From time to time I will write a post regarding the San Diego Padres' choice in uniform colors. Invariably this friend of mine will joke, "...another piece on fashion. That's all San Diego has to talk about."
But to think that what I'm writing has anything to do with fashion is to ignore your ability as a functioning human. To ignore your capabilities as an evolved member of the species who can read and think critically.
You see, I don't believe in fashion statements...
If I believed in fashion statements you would probably catch me in something other than flip-flops and jeans. I just can't be bothered by fashion.
But when I begin to wax nostalgic about the Padres in brown it has nothing to do with fashion and everything to do with the team's history as a Major League Baseball franchise in the city of San Diego.
Before we talk about the Brown though, we need a little history lesson...
The Padres were but a fledgling MLB one-year old* when the landscape of baseball would be forever altered. In 1970, St. Louis Cardinals outfielder Curt Flood decided that it was inherently unfair to be the property of the team who drafted you for your entire career. Flood's decision to challenge Major League Baseball left behind a powerful legacy for players: free agency.
It is free agency that has robbed the smaller markets, like San Diego, of marquis players playing the duration of their careers as Padres. Any player that came along before Curt Flood was an indentured servant of that organization. It sucked for that player but boy did it do a lot for establishing a team's identity. Players who were bound to a team did a great deal to bolster the recognition of that team by compiling Hall of Fame careers in one uniform. Identity tends to breed credibility.
This all began to crumble as the Padres came into existence and consequently the Padres have had very few identifiable players in their history: Randy Jones, Tony Gwynn and Trevor Hoffman.
So where do fans hang their hat absent Cooperstown busts and the flashy names stitched to the back of a jersey?

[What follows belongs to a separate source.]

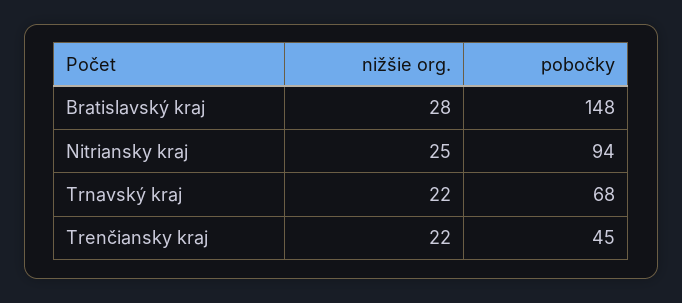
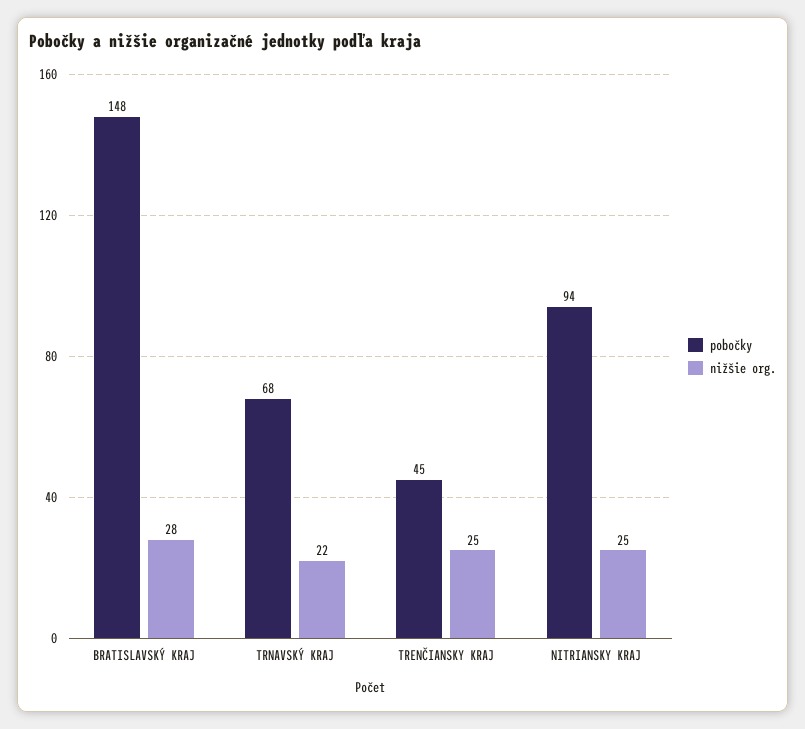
nižšie org., Trenčiansky kraj: 22 -> 25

Imagine this team here in San Diego as a tree. A tree's life is only as good as the strength of its roots and those roots are wrapped up in both the city's name and the team's name. If those two things remain constant an organization can remain operational and identifiable. But there is one additional root that provides the strength, identity, and above all, credibility: the team's uniform.
It matters not what the uniforms look like, only that there is some level of consistency across the years. Teams that achieve this consistency also achieve credibility and with that trait, fans are created and most importantly retained. Absent the faces of recognizable superstars team's must rely on this consistency to provide a credible product.
The Padres have run away from this notion of identity, a tree thinking it can survive without roots. Own who you are and don't change based on the whims of market research that eventually becomes outdated every six seasons. Own who you are and don't apologize for it.
This was all a very long winded way of saying that you should sign the Bring Back The Brown San Diego petition.*** Sign up for your heritage... and own it! Bring Back The Brown also just did an interview over at Gaslamp Ball. Read it.
*One year old as a MLB franchise. But you know your history... that the Padres were in fact born in 1936... which means they were really old, like an old maid... or maybe Reese Witherspoon-ish.
** We're gluttons for punishment aren't we?
*** It was also a long winded way of attacking Curt Flood's legacy, may he rest in piece, and its consequences of preventing recognizable faces in a good many of baseball's modern franchises.